Ce phénomène d'achat refuge a été renforcé par la crise du Covid et la crainte d'un nouveau confinement, mais aussi par une prise de conscience grandissant des risques écologiques. La Bretagne devient ainsi un nouveau lieu d'investissement en vue de l'évolution climatique, plutôt que la Côte d'Azur. Le jardin n'est pas qu'un moyen de s'aérer, mais permet d'avoir un verger, un poulailler, voire une source d'eau, afin de développer une autonomie. Auparavant l'apanage des personnes avec un capital culturel élevé, cette conscience écologique se diffuse y compris dans la classe moyenne, assurent Aurélie Delage et Max Rousseau.

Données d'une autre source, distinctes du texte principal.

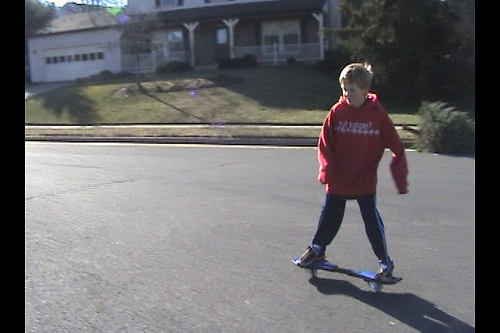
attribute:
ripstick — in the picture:
[281, 242, 399, 287]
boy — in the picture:
[296, 61, 408, 278]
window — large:
[262, 21, 282, 54]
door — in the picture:
[209, 22, 235, 72]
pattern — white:
[336, 115, 379, 137]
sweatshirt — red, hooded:
[310, 99, 410, 206]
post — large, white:
[318, 15, 324, 56]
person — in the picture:
[292, 54, 412, 276]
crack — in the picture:
[26, 147, 313, 206]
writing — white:
[327, 110, 387, 140]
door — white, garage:
[31, 32, 133, 99]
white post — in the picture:
[228, 17, 235, 60]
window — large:
[167, 30, 184, 56]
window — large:
[261, 20, 306, 54]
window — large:
[272, 33, 309, 50]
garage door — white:
[27, 33, 135, 88]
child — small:
[299, 61, 410, 281]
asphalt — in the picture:
[31, 142, 493, 327]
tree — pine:
[402, 98, 474, 156]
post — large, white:
[182, 18, 202, 60]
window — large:
[164, 27, 188, 63]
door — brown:
[191, 20, 217, 67]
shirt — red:
[316, 93, 409, 199]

Loin de revitaliser toutes les campagnes françaises, ces flux risquent donc d'accentuer la «surchauffe» dans des territoires déjà attractifs, prévient l'étude. «Dans les zones rurales, le marché de l'immobilier peut se retrouver rapidement sous tension», explique Aurélie Delage, en raison du faible nombre de biens disponibles et du décalage de ces biens avec les besoins des acheteurs: vétusté, manque de terrain... Les nouveaux acheteurs introduisent des pratiques nouvelles dans ces régions, que l'étude résume par la formule de «parisianisation des marchés locaux»: achats comptants sans négociation, «parfois même sans visite», témoigne Hélène Milet.
Le marché locatif traditionnel se retrouve donc asséché. «C'est ce qui arrive sur le littoral nord de la Bretagne, autrefois épargné», précise Max Rousseau. «Il y a un phénomène d'éviction. Les studios sont rachetés, ce qui met les étudiants en difficulté.» Les populations moins favorisées se retrouvent à habiter de plus en plus loin des centres, ou à se tourner vers de l'habitat précaire. On voit alors émerger localement des questions très politiques: faut-il créer un statut de résident au Pays basque? Le parc social est-il dimensionné pour faire face à la hausse de l'immobilier? Autant de problématiques jusqu'ici absentes des débats de l'élection présidentielle.